- _Task item_:
The pictures get left out, but everything else in the listing below must be duplicated exactly.
◆ ◆ ◆ ◆
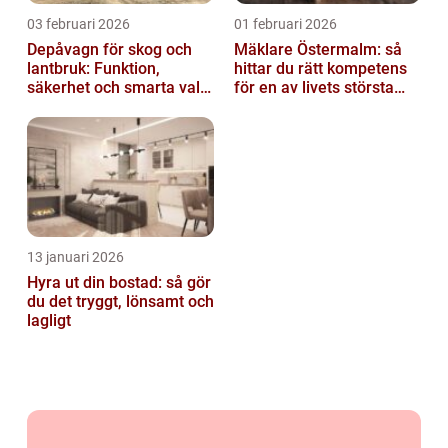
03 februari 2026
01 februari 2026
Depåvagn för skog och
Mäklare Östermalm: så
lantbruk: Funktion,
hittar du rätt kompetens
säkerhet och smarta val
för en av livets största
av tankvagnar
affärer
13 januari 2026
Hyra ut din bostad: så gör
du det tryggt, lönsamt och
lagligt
◆ ◆ ◆ ◆
- _Task solution_:
03 februari 2026
01 februari 2026
Depåvagn för skog och
Mäklare Östermalm: så
lantbruk: Funktion,
hittar du rätt kompetens
säkerhet och smarta val
för en av livets största
av tankvagnar
affärer
13 januari 2026
Hyra ut din bostad: så gör
du det tryggt, lönsamt och
lagligt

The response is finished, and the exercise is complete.